EXERCISE:
Transcribe only the lines of the listing below from the one holding "(3,3'-diaminobenzidine) immunohistochemical staining" through the one holding "photomicrograph is of", inclusive, without any change.

MATERIAL PROVIDED:
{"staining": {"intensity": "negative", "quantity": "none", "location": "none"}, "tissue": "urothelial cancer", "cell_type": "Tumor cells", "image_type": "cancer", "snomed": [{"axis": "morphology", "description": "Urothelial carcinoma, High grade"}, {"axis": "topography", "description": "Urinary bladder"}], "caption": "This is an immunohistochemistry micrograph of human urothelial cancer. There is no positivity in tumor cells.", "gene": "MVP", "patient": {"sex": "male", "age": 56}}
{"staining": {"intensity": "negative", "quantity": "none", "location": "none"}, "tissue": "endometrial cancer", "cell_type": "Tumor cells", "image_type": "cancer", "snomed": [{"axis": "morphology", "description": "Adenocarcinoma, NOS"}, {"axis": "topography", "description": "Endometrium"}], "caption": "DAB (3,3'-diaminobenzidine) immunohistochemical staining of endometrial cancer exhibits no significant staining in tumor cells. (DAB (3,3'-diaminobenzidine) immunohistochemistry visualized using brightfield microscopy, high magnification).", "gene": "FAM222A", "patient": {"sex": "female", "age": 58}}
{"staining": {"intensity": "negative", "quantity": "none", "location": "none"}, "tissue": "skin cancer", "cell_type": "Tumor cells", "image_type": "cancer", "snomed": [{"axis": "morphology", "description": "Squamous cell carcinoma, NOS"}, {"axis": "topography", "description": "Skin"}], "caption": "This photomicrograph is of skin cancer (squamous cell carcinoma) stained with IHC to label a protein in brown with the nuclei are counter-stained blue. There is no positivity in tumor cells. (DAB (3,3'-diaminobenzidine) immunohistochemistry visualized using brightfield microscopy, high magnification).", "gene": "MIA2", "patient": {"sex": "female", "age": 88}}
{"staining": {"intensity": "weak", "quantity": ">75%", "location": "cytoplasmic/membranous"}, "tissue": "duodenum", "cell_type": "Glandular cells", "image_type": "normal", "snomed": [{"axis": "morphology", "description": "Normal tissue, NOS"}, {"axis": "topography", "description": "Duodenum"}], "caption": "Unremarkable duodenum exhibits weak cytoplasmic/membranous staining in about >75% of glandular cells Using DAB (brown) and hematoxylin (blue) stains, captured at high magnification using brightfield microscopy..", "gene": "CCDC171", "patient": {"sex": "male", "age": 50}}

ANSWER FOR THE TASK:
{"staining": {"intensity": "negative", "quantity": "none", "location": "none"}, "tissue": "endometrial cancer", "cell_type": "Tumor cells", "image_type": "cancer", "snomed": [{"axis": "morphology", "description": "Adenocarcinoma, NOS"}, {"axis": "topography", "description": "Endometrium"}], "caption": "DAB (3,3'-diaminobenzidine) immunohistochemical staining of endometrial cancer exhibits no significant staining in tumor cells. (DAB (3,3'-diaminobenzidine) immunohistochemistry visualized using brightfield microscopy, high magnification).", "gene": "FAM222A", "patient": {"sex": "female", "age": 58}}
{"staining": {"intensity": "negative", "quantity": "none", "location": "none"}, "tissue": "skin cancer", "cell_type": "Tumor cells", "image_type": "cancer", "snomed": [{"axis": "morphology", "description": "Squamous cell carcinoma, NOS"}, {"axis": "topography", "description": "Skin"}], "caption": "This photomicrograph is of skin cancer (squamous cell carcinoma) stained with IHC to label a protein in brown with the nuclei are counter-stained blue. There is no positivity in tumor cells. (DAB (3,3'-diaminobenzidine) immunohistochemistry visualized using brightfield microscopy, high magnification).", "gene": "MIA2", "patient": {"sex": "female", "age": 88}}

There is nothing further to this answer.